#### Material to process
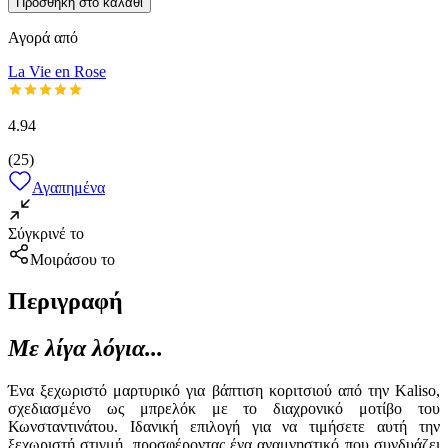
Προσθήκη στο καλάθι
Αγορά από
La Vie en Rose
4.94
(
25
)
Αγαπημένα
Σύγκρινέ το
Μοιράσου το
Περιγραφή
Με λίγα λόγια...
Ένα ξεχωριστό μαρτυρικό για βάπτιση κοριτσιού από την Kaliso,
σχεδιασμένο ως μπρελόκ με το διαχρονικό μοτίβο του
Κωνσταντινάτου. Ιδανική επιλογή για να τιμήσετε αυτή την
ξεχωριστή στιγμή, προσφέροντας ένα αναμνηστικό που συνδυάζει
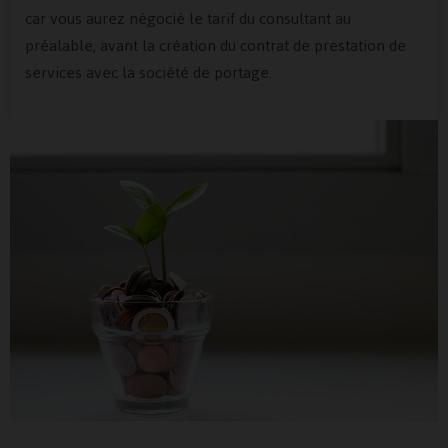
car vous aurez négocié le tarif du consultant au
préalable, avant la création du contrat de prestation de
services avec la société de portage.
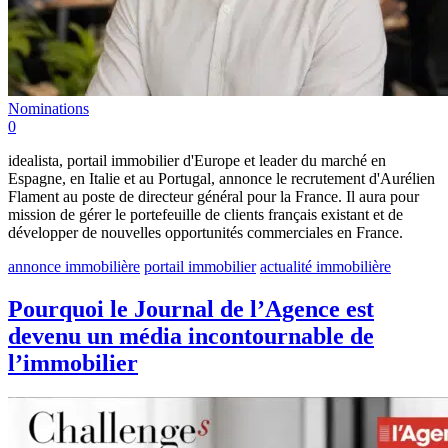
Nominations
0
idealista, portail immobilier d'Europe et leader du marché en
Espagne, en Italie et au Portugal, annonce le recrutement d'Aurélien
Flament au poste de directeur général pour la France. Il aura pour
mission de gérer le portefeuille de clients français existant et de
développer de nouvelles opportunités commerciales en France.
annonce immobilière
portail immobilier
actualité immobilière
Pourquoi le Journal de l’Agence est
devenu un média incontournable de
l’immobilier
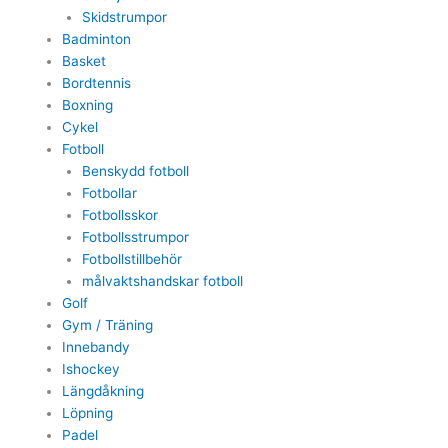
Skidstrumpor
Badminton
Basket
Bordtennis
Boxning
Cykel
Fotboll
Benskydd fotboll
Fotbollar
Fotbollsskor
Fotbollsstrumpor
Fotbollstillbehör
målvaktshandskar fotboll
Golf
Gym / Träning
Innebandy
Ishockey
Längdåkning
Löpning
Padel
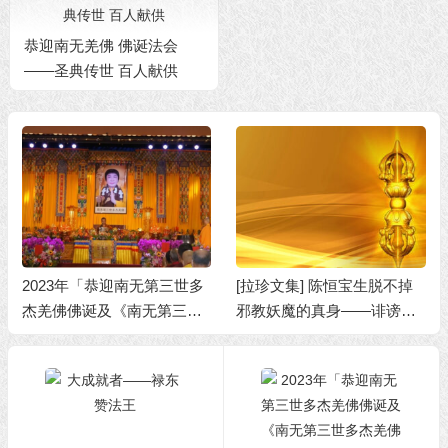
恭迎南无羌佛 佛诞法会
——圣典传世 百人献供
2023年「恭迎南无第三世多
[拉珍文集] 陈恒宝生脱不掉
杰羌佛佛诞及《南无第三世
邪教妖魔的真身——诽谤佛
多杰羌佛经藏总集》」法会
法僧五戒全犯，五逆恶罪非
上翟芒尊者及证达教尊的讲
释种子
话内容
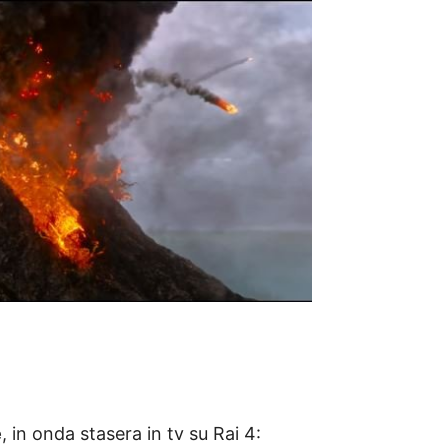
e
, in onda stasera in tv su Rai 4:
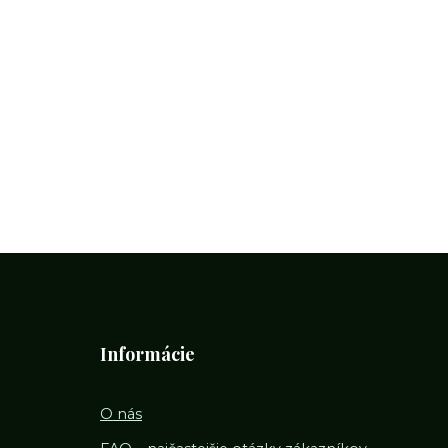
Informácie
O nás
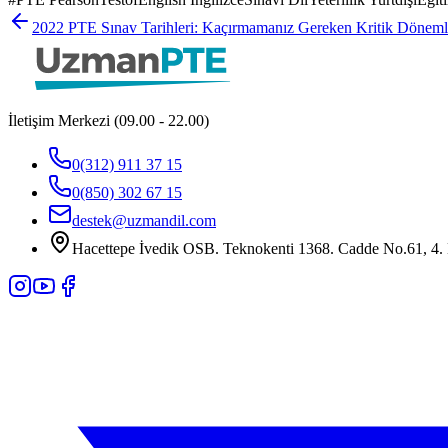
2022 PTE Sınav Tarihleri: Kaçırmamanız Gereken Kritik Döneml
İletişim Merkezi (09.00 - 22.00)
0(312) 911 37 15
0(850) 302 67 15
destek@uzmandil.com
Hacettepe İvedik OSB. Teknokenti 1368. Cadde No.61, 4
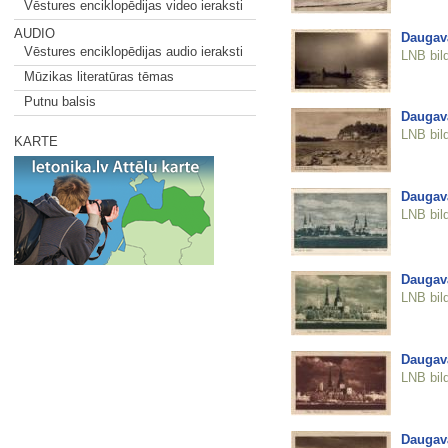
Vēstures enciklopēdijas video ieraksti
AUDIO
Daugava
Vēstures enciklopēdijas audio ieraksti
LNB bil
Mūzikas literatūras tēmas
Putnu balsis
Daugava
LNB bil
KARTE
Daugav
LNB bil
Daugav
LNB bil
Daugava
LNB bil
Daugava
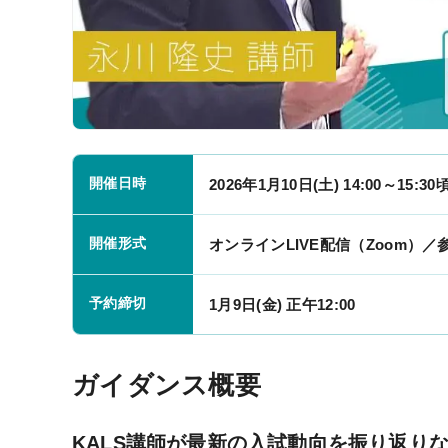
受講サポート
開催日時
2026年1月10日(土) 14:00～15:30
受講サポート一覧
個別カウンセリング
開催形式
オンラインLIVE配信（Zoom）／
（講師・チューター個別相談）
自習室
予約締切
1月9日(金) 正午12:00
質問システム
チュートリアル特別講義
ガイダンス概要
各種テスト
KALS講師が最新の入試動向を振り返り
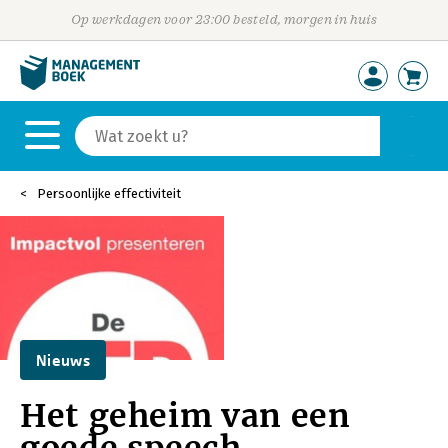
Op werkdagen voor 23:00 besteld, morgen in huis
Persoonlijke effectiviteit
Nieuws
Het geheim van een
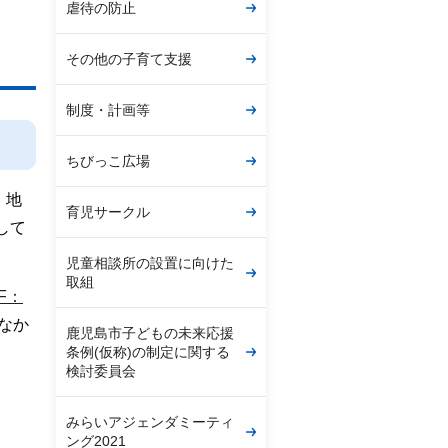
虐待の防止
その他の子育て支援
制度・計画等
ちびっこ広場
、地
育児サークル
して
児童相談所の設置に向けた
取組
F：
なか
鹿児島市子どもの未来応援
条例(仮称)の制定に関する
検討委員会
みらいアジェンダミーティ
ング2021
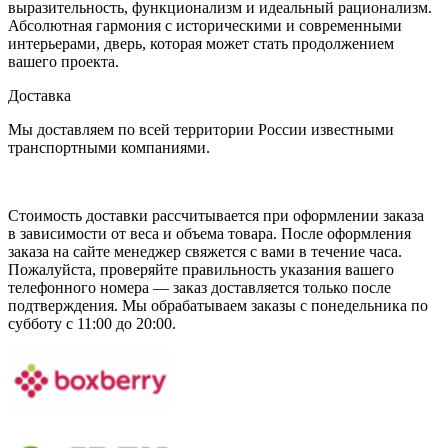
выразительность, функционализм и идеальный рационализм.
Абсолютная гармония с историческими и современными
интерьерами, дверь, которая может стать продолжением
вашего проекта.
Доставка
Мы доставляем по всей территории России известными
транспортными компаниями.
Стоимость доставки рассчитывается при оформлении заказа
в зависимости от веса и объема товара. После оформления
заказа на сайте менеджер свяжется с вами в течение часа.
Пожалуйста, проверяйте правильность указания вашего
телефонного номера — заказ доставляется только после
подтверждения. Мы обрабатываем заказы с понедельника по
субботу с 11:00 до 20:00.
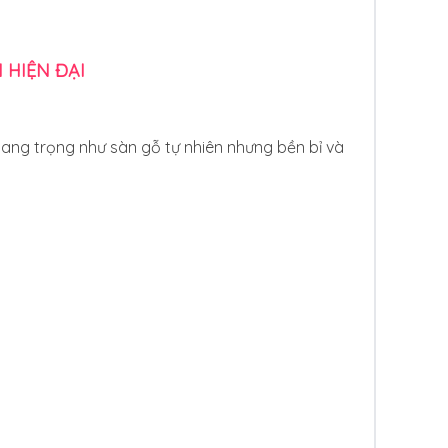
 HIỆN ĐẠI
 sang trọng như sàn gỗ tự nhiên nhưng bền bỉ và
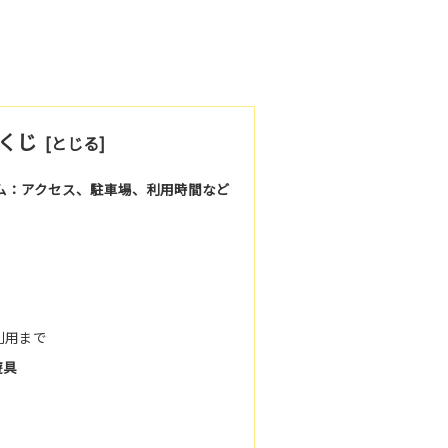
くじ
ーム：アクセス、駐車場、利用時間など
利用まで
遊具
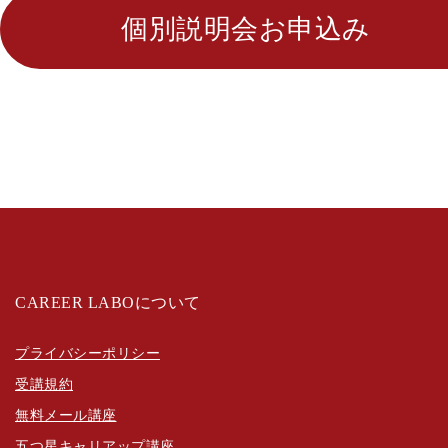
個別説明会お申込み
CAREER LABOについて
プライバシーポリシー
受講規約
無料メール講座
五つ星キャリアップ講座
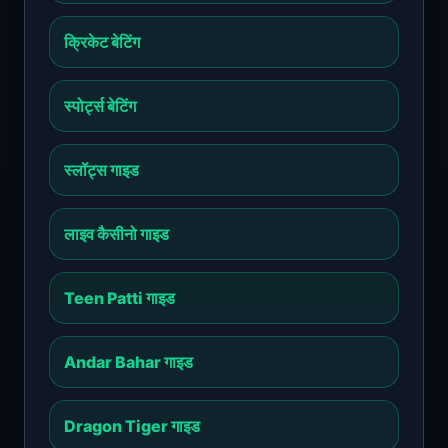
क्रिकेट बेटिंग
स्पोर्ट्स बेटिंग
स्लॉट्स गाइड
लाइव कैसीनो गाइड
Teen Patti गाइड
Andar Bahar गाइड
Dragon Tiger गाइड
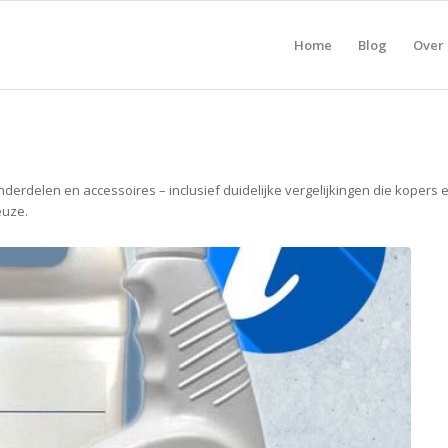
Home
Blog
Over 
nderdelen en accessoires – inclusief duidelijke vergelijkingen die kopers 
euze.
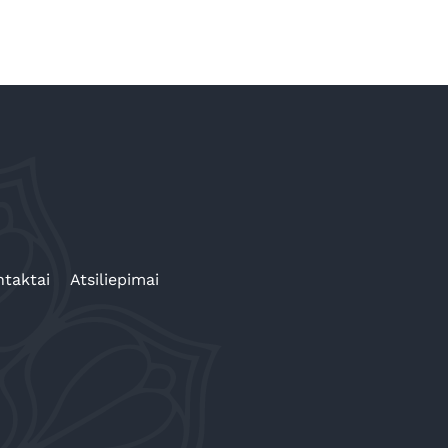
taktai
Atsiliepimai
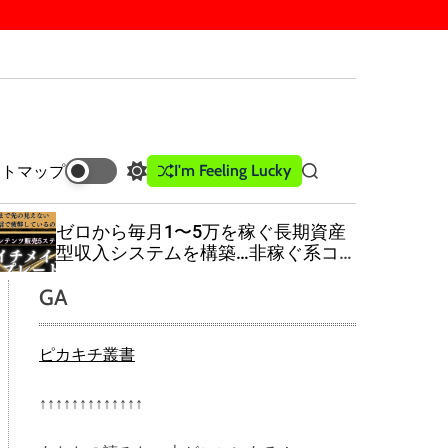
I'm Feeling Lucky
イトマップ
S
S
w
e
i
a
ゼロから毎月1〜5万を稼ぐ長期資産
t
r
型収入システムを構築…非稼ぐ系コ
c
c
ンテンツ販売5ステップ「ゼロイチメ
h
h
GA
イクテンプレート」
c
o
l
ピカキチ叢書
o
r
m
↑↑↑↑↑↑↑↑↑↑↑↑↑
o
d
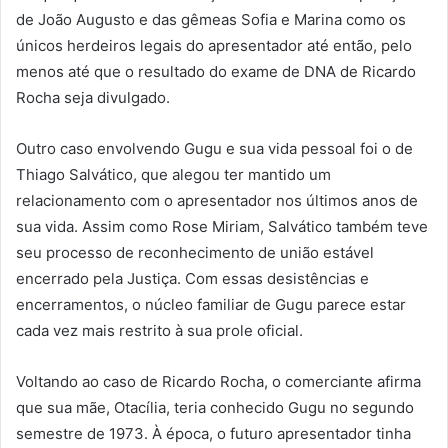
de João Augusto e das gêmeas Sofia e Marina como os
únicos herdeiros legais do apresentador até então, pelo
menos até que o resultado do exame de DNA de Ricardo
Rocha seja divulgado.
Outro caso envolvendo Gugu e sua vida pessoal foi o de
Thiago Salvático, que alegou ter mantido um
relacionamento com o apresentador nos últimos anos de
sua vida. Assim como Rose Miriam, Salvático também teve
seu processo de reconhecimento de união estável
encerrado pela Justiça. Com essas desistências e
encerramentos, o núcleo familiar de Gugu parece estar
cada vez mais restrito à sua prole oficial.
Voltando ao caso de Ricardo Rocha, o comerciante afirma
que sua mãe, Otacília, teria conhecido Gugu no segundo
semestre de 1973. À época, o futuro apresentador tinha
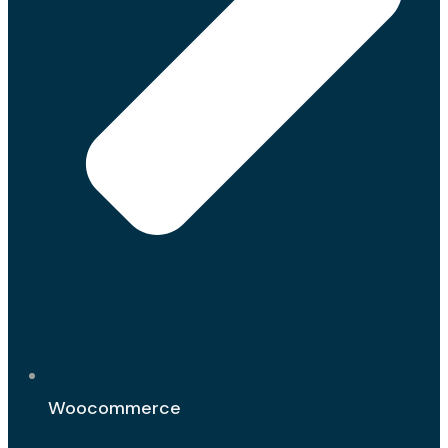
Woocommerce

#### Task goal
Look through the records and copy every line that has the word "annonce".

#### Written answer
Espagne, en Italie et au Portugal, annonce le recrutement d'Aurélien
annonce immobilière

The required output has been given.